A One-way Ticket by Angelina Bonifacio

A One-Way Ticket: Italian Migrants in the City of Ryde, 1860-1960: An Anthology is a moving collection of life stories from the Italian migrants and their families who courageously left their homeland to carve out a future in the northern region of Sydney metropolitan area, that of, the districts of Ryde.



Foreword by The Honourable Victor Michael Dominello


For family and friends this book is a visceral awakening of memories. For students and historians it’s a valuable resource. For people who have a connection with Ryde, it’s an important ingredient for understanding the strength of our diversity. For migrants of non-Italian heritage, it’s an empathetic adhesive.
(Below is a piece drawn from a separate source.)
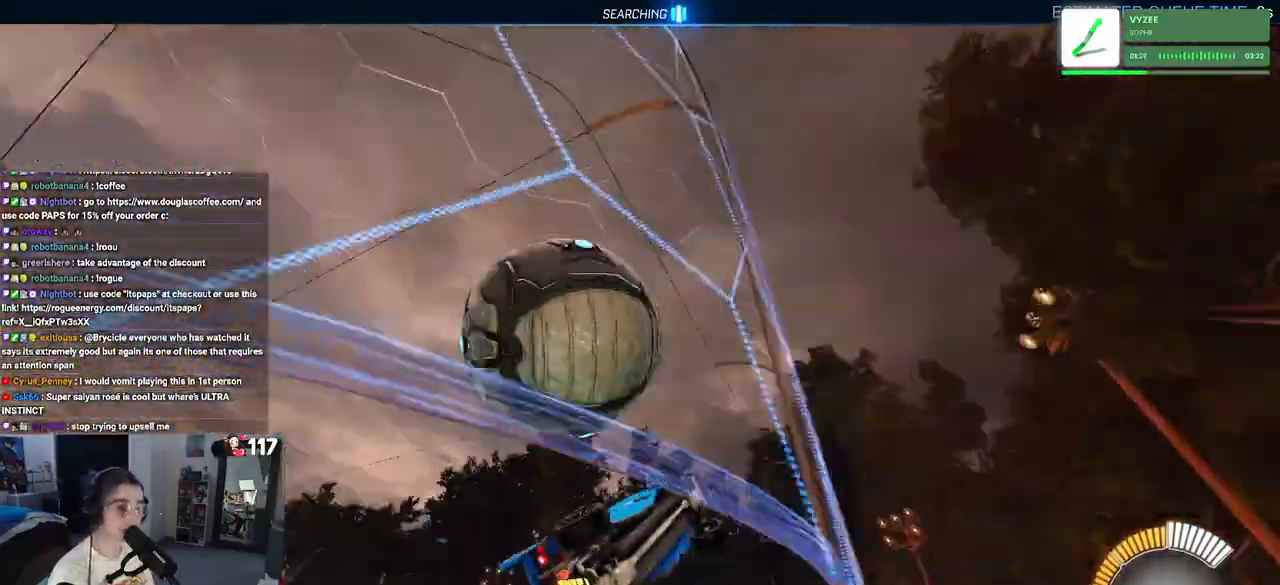
{"buttons": [], "left_stick": "center", "right_stick": "center", "events": [[67, "L2", "down"], [67, "R2", "up"], [183, "R2", "down"], [183, "left_stick", "center"], [283, "L2", "up"], [300, "left_stick", "left"], [450, "left_stick", "center"], [500, "R2", "up"]]}
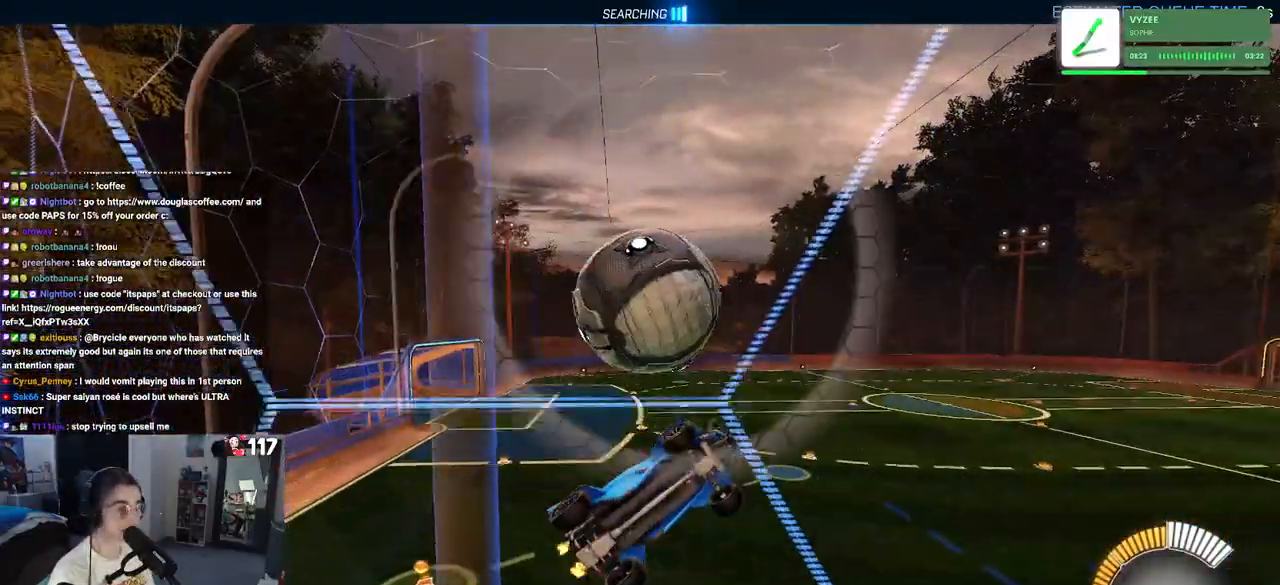
{"buttons": ["CROSS", "L1", "R2"], "left_stick": "down-right", "right_stick": "center", "events": [[117, "R2", "down"], [333, "CROSS", "down"], [333, "left_stick", "down-right"], [417, "L1", "down"]]}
In his Dialogo sopra i due massimi sistemi del mondo (1632), astronomer and polymath Galileo Galilei famously said:

Tutte le verità sono facili da capire una volta che sono state rivelate. Il difficile é scoprirle. (All truths are easy to understand once they are discovered. What is difficult is to discover them.)

Many of the ‘truths’ about the Italian migrants’ contribution to Ryde have been confined to photos and memories that live within family units. Precious in every sense of the word. They are of great emotional value for the families. Equally, they are of significant value to our collective history, particularly here in the City of Ryde.

History ends unless it’s recorded. If recorded, then it will resonate in eternity. We have an obligation to preserve the memories of those who sacrificed so much to give us a better opportunity in this great southern land.

Unless documented, it’s easy to forget what our forefathers and mothers sacrificed and went through.

When these migrants packed up to travel halfway around the world, it would have been akin to a one-way trip to the moon. This took profound courage. There was no guarantee they would succeed in Australia and thus be able to afford a return ticket to Italy to visit family. In the early days the main communication channel was snail mail.

This progressed over time to very expensive and crackly telephone calls. It is almost impossible to truly understand the grief of not being able to seamlessly communicate with your loved ones. No one could have envisaged today’s world of emails and Face Time.

Today we live in comparative 21st-century luxury. The first Italian immigrants to the Ryde districts predominantly worked the land. Many were market gardeners. They worked so hard as a family. In the sun. In the cold. In the rain. There was no sun safety to be had nor UV protection.

It was difficult but necessary elemental work. In time many migrants established corner shops, greengrocers, barber shops, tailoring businesses and other forms of enterprise.

They laid a solid foundation for the generations to follow.

The enduring feature of that foundation was strength of character.

I have a very strong and personal connection to these foundations. My grandparents migrated to Ryde pre-and post-World War II. My paternal grandparents set up a market garden in North Ryde and then a greengrocer in Eastwood. My maternal grandparents also settled in Ryde, behind the old Civic Centre. Like many others they worked in factories around Meadowbank and Ryde – Hoover and Delta come to mind. I, together with my mother and other family members, continue to live in the districts of Ryde.

Thankfully, many families still have photos and detailed accounts of those early years. Most of these photos are stored away in old boxes that, realistically, rarely see the light of day. These old photos are delicate and can fade with time. They can be lost when people move home or even be destroyed in natural disasters.

Our collective history must be recorded. For it contains too many precious memories and within them important life lessons. This anthology reveals the Italian migrant history of human experiences in the soil of Ryde.

We all remember with deep fondness so many traditions continued that are centred around food – the making of tomato passata, fresh pasta, salami, bread – and who can forget making wine. Personally, I believe that for many people of Italian heritage, preparing, cooking and sharing a meal is an expression of love.

The great aspect of many of these traditions was that they were on a production scale. Everyone was involved; parents, grandparents, kids, cousins. Everyone was allocated a task. Each year you might get promoted to a more senior role. For the rare few, there was an accelerated promotion pathway.

It was so much fun. Great food that would satisfy your appetite until the next meal. Greater still are the memories that nourish our soul in our human expression.

That’s why this book is so important. It does more than record history. For many it evokes great experiences. No one can remember everything; however, a page, a photo or even just a sentence in this anthology may help someone to reconnect with a powerful chapter of their life. More powerfully, it may encourage others to continue the rich traditions of our pioneering forebears.

My heartfelt thanks and gratitude to Angelina Carabetta Bonifacio, second generation Italian migrant descendant, residing her entire life in the districts of Ryde, with her family in its fifth generation. Angelina is the Founder of the Italian Migrant Project and Chairperson of the Italian Migrants of Ryde Committee. She was passionate to document the Italian history chapter of the City of Ryde before it was lost and/or too hard to trace. She has been supported by the Italian Migrant Committee members and the Italian community.